La expresión de Elena se volvió severa; la palma entera de la chica estaba llena de cortes profundos y numerosos.
Una horrible cicatriz, parecida a un ciempiés, se extendía por su muñeca como si acabara de ser suturada.
La señora Nash, con los ojos llenos de lágrimas, habló: —Se suponía que iba a actuar el mes que viene, hasta el profesor decía que Rowan había nacido para tocar el piano.
Trabajo duro combinado con un talento extraordinario, se había abierto camino; y, sin embargo, su mano estaba destrozada.
—¡Esos compañeros de clase, de verdad que no son humanos!
A través de las lágrimas de la señora Nash, Elena reconstruyó toda la historia.
A esta edad, las chicas excesivamente sobresalientes a menudo provocan envidia; algunos niños nacen crueles.
Durante la clase de música, el profesor hizo que Rowan tocara una pieza de piano difícil para la clase; no recibió aplausos, solo para que sus compañeras la interceptaran de camino a casa.
Le presionaron la mano contra cristales rotos, con fuerza, más fuerte.
Los fragmentos se clavaron en la carne, hasta el hueso.
—Usted es periodista, ¿puede ayudarnos? —La señora Nash estaba desesperada por conseguir justicia para su hija—. He buscado a mucha gente, pero la familia de esa compañera es rica y nadie se atreve a disgustarlos.
Otra vez lo mismo.
Se supone que los periodistas son la conciencia de la sociedad, la voz de la víctima; sin embargo, esta profesión a menudo no puede soportar el peso aplastante de las familias influyentes.
Igual que su padre, un simple periodista que alza la voz puede que no consiga nada.
—Desde el incidente hasta ahora, ¿ha venido alguien de la Familia Hawthorne?
—Solo vino un chófer y nos dio doscientos mil yuanes, diciendo que era una indemnización. No lo aceptamos, rompimos la tarjeta allí mismo.
¡Qué abuso!
¿Acaso una mano y un futuro brillante solo valen doscientos mil yuanes?
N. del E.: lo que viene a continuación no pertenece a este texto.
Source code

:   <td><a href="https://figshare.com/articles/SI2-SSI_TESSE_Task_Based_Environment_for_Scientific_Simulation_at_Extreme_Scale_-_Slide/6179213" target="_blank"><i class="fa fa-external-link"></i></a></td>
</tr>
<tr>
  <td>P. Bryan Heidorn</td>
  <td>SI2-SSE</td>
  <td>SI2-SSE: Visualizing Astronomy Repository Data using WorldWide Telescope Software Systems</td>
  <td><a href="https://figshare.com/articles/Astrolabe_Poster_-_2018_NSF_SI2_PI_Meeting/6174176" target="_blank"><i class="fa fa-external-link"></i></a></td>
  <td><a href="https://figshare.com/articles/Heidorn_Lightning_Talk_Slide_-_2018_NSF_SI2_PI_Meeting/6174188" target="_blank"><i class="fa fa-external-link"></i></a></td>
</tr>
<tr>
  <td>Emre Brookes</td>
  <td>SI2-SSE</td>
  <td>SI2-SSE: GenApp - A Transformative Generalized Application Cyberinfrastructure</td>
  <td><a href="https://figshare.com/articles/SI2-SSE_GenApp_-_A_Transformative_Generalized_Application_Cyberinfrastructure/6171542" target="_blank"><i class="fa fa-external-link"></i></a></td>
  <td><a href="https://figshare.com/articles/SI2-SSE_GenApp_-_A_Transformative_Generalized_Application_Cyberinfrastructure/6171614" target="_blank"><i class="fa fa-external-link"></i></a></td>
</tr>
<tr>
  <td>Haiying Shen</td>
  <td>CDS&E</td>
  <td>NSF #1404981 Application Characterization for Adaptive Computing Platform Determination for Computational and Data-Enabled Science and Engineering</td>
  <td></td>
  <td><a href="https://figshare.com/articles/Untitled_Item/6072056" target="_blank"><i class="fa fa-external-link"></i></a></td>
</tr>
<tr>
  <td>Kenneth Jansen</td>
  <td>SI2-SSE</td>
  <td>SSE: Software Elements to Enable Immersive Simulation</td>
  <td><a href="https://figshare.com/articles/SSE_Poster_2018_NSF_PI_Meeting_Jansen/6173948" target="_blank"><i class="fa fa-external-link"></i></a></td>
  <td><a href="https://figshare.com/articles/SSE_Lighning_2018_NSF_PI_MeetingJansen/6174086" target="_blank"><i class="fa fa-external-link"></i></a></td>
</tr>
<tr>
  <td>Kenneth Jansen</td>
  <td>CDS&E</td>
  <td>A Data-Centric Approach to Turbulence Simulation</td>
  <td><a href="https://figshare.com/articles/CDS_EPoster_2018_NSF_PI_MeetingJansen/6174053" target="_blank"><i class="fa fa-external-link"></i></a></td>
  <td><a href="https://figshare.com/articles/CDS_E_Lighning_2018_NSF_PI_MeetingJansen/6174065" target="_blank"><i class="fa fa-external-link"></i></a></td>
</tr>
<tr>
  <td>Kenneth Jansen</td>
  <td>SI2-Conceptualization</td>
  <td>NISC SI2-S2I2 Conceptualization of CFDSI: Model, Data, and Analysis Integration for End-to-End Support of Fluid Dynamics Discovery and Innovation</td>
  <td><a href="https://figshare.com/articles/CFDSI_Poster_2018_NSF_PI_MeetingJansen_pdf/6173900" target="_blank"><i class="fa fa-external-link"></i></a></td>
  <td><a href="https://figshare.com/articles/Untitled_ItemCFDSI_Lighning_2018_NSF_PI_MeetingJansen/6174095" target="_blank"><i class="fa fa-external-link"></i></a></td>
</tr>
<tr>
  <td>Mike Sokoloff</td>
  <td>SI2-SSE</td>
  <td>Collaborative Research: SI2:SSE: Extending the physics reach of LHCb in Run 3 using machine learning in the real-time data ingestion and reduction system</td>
Durante todo ese tiempo, Rowan Nash permaneció bajo la manta. La señora Nash, completamente impotente, dijo: —No come bien, no se levanta de la cama y ni hablar de ir al colegio. Estoy muy preocupada…
Elena se agachó, tirando suavemente de la fina manta.
—Los que están equivocados nunca eres tú. Quienes te hicieron daño ahora van al colegio como si nada, quizá hablando de qué película ver después de clase o a qué famoso seguir. No solo te hirieron, sino que quieren verte desmoronarte, que te rindas. Porque tu yo de antes era demasiado deslumbrante y han esperado tu caída. Pero, ¿vas a resignarte?
Cuando Elena se disponía a marcharse, la señora Nash la detuvo.
Sacó nerviosamente un fajo de billetes del armario del salón.
—Lo siento, no es mucho, pero por favor, no le importe.
Por supuesto, Elena no lo iba a coger. —Si quisiera dinero, iría a pedirle a los Hawthorne dinero por mi silencio.
—Gracias…
Elena sintió que no se lo merecía. —Si los periodistas hiciéramos la vista gorda, me despreciaría a mí misma.
Dean esperaba en el coche y Elena subió. Él se inclinó con entusiasmo. —¿Qué tal ha ido?
—Está relacionado con la Familia Hawthorne, quiero hacer este reportaje.
Sus palabras eran firmes; los labios de Dean se movieron mientras veía a Elena bajar la ventanilla.
Afuera, el sol se esparcía como purpurina dorada. Los tres años de vida carcelaria casi habían aplastado a Elena hasta dejarla sin aliento.
Sin embargo, ahora, al mirar a Elena, Dean sintió que la Elena que conocía parecía haber vuelto.